Dataset records:
————————

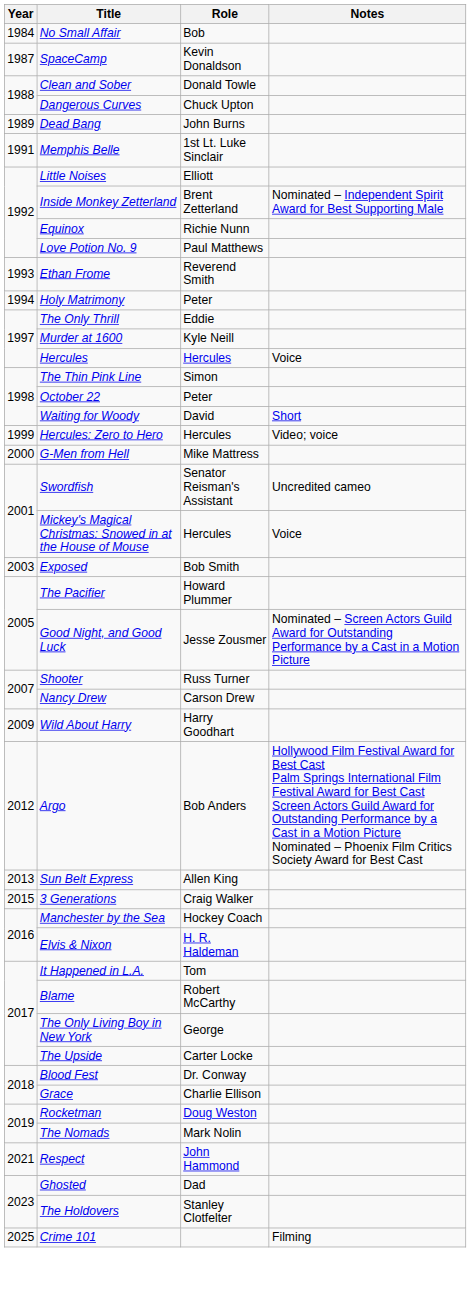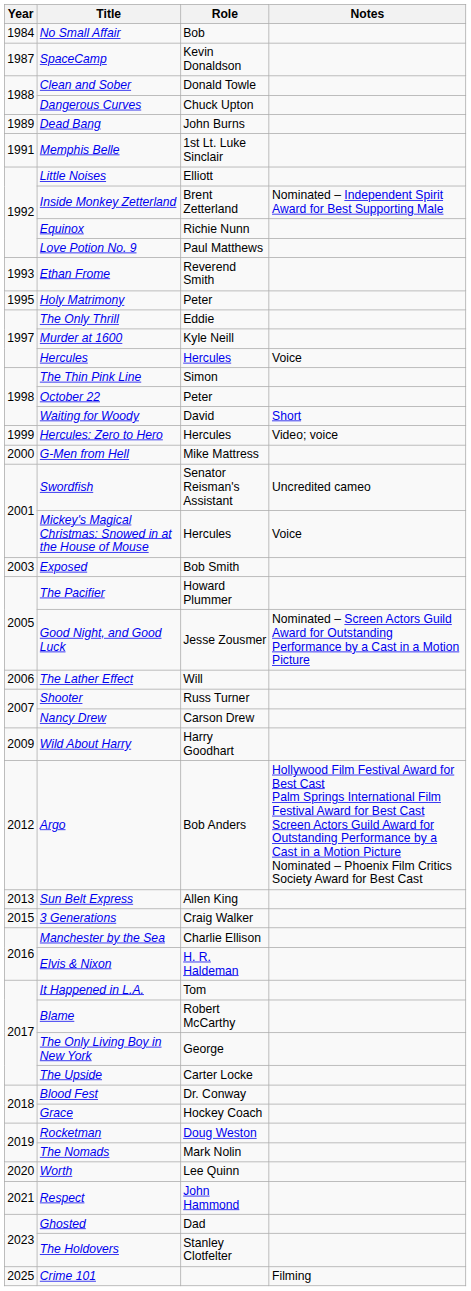Holy Matrimony | Year: 1994 -> 1995
+ row: 2006 | The Lather Effect | Will
Manchester by the Sea | Role: Hockey Coach -> Charlie Ellison
Grace | Role: Charlie Ellison -> Hockey Coach
+ row: 2020 | Worth | Lee Quinn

————————

EXERCISE REQUIREMENTS:
Rewrite every line of the entries above as one numbered list, without the pictures or any blank lines.

WRITTEN ANSWER:
1. Holy Matrimony | Year: 1994 -> 1995
2. + row: 2006 | The Lather Effect | Will
3. Manchester by the Sea | Role: Hockey Coach -> Charlie Ellison
4. Grace | Role: Charlie Ellison -> Hockey Coach
5. + row: 2020 | Worth | Lee Quinn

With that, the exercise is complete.